Deepgram provides fast, accurate speech-to-text using deep learning models optimized for different domains. It excels at real-time transcription via WebSocket streaming and offers rich post-processing features. Build with these principles:

## Key Points

- **Real-time by default** — Use WebSocket streaming for live audio. Reserve REST endpoints for pre-recorded files only.
- **Choose the right model** — Deepgram offers domain-specific models (general, meeting, phonecall, finance, etc.). Select the model that matches your audio source for best accuracy.
- **Leverage smart formatting** — Enable features like punctuation, paragraphs, and numerals to get production-ready transcripts without post-processing.
- **Use callbacks for async processing** — For large pre-recorded files, use callback URLs instead of waiting synchronously.
- **Use Nova-2 as your default model** — It provides the best accuracy across most use cases. Only switch to domain-specific models if you have tested and confirmed improvement.
- **Enable smart_format** — It handles punctuation, capitalization, numerals, and formatting automatically. This removes the need for most post-processing.

Dataset content

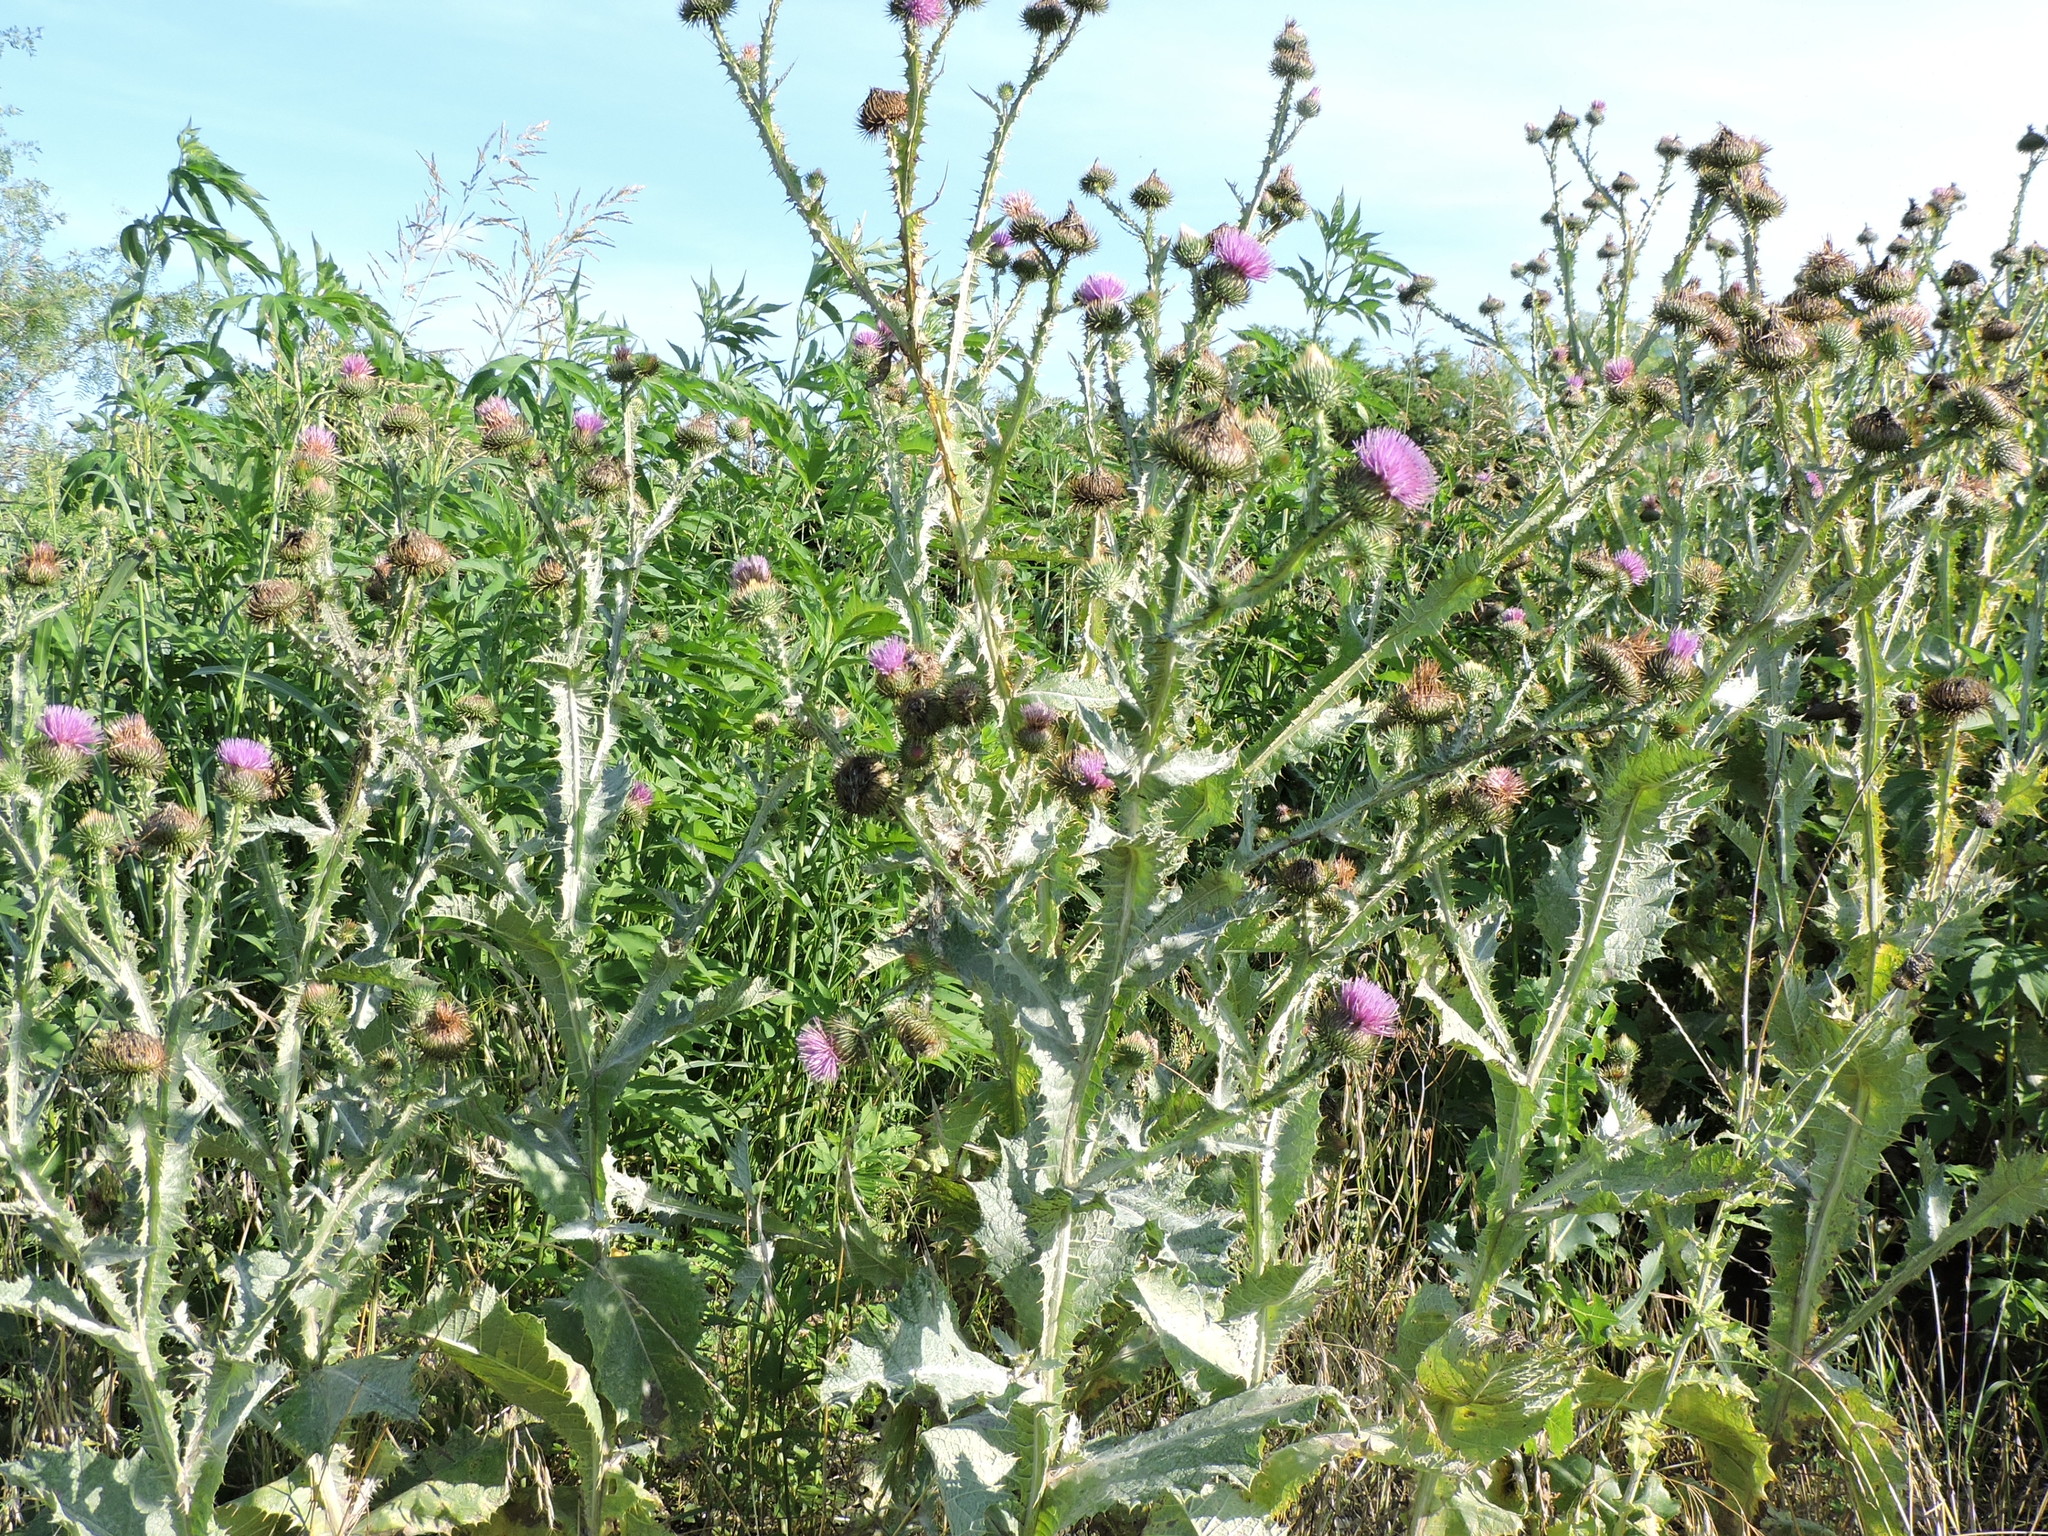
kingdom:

To do
[A] List the domain-specific model names that the Deepgram guide explicitly mentions.
[B] Render this sentence from the Deepgram guide in Spanish: "For large pre-recorded files, use callback URLs instead of waiting synchronously."
[C] Answer from the Deepgram guide:
(i) What should be used for live audio?
(ii) Which model does the guide recommend as the default?
(iii) Which four things does smart_format handle?
None of the lines are needed here.

Answers
[A] general, meeting, phonecall, finance

[B] Para archivos pregrabados de gran tamaño, utilice URL de callback en lugar de esperar de forma sincrónica.

[C]
(i) WebSocket streaming
(ii) Nova-2
(iii) Punctuation, capitalization, numerals and formatting